Dans une perspective similaire de problem-solvingAndré Dumoulin (Institut Royal Supérieur de Défense et Département de Science politique de l’ULg) démontre pour sa part que la médiatisation en matière de sécurité et de défense constitue également un enjeu politique important. En considérant, résultats empiriques à l’appui, le rôle des médias (par l’influence qu’ils exercent sur les décideurs) et celui des opinions publiques (en tant que « baromètre politique ») comme variables notables mais non décisives dans les processus décisionnels, l’auteur met finement en lumière les lignes de forces et les faiblesses de la stratégie de communication propre à la Politique Européenne de Sécurité et Défense (PESD), en comparaison avec celle de l’Alliance Atlantique (OTAN). Les recommandations qu’il livre, sur la base de ce constat, reflètent le poids des représentations médiatiques dans le processus de construction d’une identité collective européenne et atlantique visible, crédible et efficace en matière d’(in)sécurité et de défense communes.
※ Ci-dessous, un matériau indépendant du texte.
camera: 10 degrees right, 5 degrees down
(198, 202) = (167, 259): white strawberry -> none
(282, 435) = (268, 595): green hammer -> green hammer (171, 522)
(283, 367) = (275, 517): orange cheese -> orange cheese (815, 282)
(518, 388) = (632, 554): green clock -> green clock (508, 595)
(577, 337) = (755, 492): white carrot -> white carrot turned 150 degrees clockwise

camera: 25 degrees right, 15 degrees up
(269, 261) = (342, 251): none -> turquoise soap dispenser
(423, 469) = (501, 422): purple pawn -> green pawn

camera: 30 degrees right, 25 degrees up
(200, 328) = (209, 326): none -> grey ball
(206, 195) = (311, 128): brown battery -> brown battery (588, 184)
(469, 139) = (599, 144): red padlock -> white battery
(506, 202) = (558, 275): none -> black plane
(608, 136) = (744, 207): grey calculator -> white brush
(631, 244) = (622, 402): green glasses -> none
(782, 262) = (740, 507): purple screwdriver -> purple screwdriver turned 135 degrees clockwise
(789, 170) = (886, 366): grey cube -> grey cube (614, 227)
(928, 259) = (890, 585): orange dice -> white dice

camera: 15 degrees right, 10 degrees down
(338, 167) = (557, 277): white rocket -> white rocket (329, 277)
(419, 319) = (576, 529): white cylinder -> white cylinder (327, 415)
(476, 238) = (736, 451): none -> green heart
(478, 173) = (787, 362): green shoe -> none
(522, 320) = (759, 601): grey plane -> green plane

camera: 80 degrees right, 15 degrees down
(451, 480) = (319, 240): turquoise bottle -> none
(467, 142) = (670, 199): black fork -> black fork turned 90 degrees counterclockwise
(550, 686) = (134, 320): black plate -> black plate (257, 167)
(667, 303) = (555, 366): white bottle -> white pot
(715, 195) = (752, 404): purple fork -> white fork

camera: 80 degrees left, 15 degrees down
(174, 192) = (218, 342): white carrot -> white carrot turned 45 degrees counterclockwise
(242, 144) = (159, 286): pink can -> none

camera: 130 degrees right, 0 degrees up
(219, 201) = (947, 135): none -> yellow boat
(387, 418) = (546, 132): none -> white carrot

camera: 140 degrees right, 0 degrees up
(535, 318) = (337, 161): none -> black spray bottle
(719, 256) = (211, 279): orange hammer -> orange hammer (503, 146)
Enfin, Céline Parotte et Grégory Lits analysent le traitement médiatique, entre 2009 et 2011, du Plan Déchets mis en place par l’Ondraf (Organisme national des déchets radioactifs et des matières fissiles), en Belgique, en se focalisant sur la manière dont ce plan constitue en lui-même un problème public en termes de sécurité.  Pour ce faire, ils étudient les interactions entre cet organisme, les médias, le public, certaines associations environnementales et les décideurs politiques.

Au final, le kaléidoscope offert par l’ouvrage « L’insécurité en question » permet d’envisager cette matière sous de multiples définitions et enjeux, tout en insistant sur les perspectives ouvertes par les recherches sur ce sujet brûlant. Pour Sophie Wintgens et Geoffrey Grandjean, cette quête de perspectives amène les chercheurs à élargir leurs analyses à de nouvelles dimensions et à intégrer dans leurs analyses le traitement d’un aspect fondamental du processus de sécurisation, à savoir la question de la problématisation de la sécurité.

(1) L’insécurité en question – Définition, enjeux et perspectives, sous la direction de Sophie Wintgens, Geoffrey Grandjean et Stéphanie Vanhaeren, Presses universitaires de Liège, 2015.